▶ **Task objective**
In the passage on Torii Suneemon below, from whom did Torii volunteer to request aid, and where?

Torii Suneemon (鳥居 強右衛門) was an ashigaru (lowly foot soldier) who served the Okudaira family, retainer of Tokugawa Ieyasu. He became famous for his bravery and incredible exploit at the siege of Nagashino.

He was a retainer of Okudaira Sadamasa and member of the Nagashino garrison when the fortress was put under siege by the forces of Takeda Katsuyori. Kamehime, the wife of Sadamasa, assisted him in the defense. Torii, already renowned for his bravery and knowledge of the surroundings, volunteered for the extremely dangerous mission of sneaking through the siege lines to request aid from Tokugawa Ieyasu in Okazaki. However, after successfully warning Tokugawa, he was captured by the Takeda on his return to Nagashino.

Torii was directed to shout to his compatriots in the fortress that no help was on the way, and that they should surrender. He instead encouraged the garrison that Tokugawa's army was, in fact, on the way, and that they should keep fighting. There is some dispute as to whether Torii was crucified before or after this proclamation, as well as the precise details of his execution.

▶ **Record set**
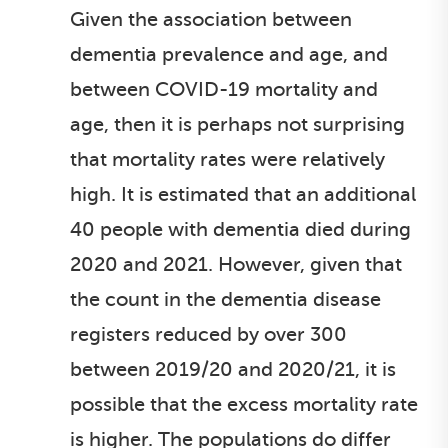
Given the association between
dementia prevalence and age, and
between COVID-19 mortality and
age, then it is perhaps not surprising
that mortality rates were relatively
high. It is estimated that an additional
40 people with dementia died during
2020 and 2021. However, given that
the count in the dementia disease
registers reduced by over 300
between 2019/20 and 2020/21, it is
possible that the excess mortality rate
is higher. The populations do differ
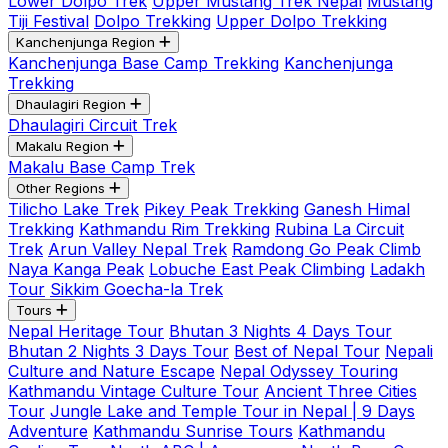
Lower Dolpo Trek
Upper Mustang Trek Nepal
Mustang
Tiji Festival
Dolpo Trekking
Upper Dolpo Trekking
Kanchenjunga Region
Kanchenjunga Base Camp Trekking
Kanchenjunga
Trekking
Dhaulagiri Region
Dhaulagiri Circuit Trek
Makalu Region
Makalu Base Camp Trek
Other Regions
Tilicho Lake Trek
Pikey Peak Trekking
Ganesh Himal
Trekking
Kathmandu Rim Trekking
Rubina La Circuit
Trek
Arun Valley Nepal Trek
Ramdong Go Peak Climb
Naya Kanga Peak
Lobuche East Peak Climbing
Ladakh
Tour
Sikkim Goecha-la Trek
Tours
Nepal Heritage Tour
Bhutan 3 Nights 4 Days Tour
Bhutan 2 Nights 3 Days Tour
Best of Nepal Tour
Nepali
Culture and Nature Escape
Nepal Odyssey Touring
Kathmandu Vintage Culture Tour
Ancient Three Cities
Tour
Jungle Lake and Temple Tour in Nepal | 9 Days
Adventure
Kathmandu Sunrise Tours
Kathmandu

▶ **Task answer**
From Tokugawa Ieyasu, in Okazaki.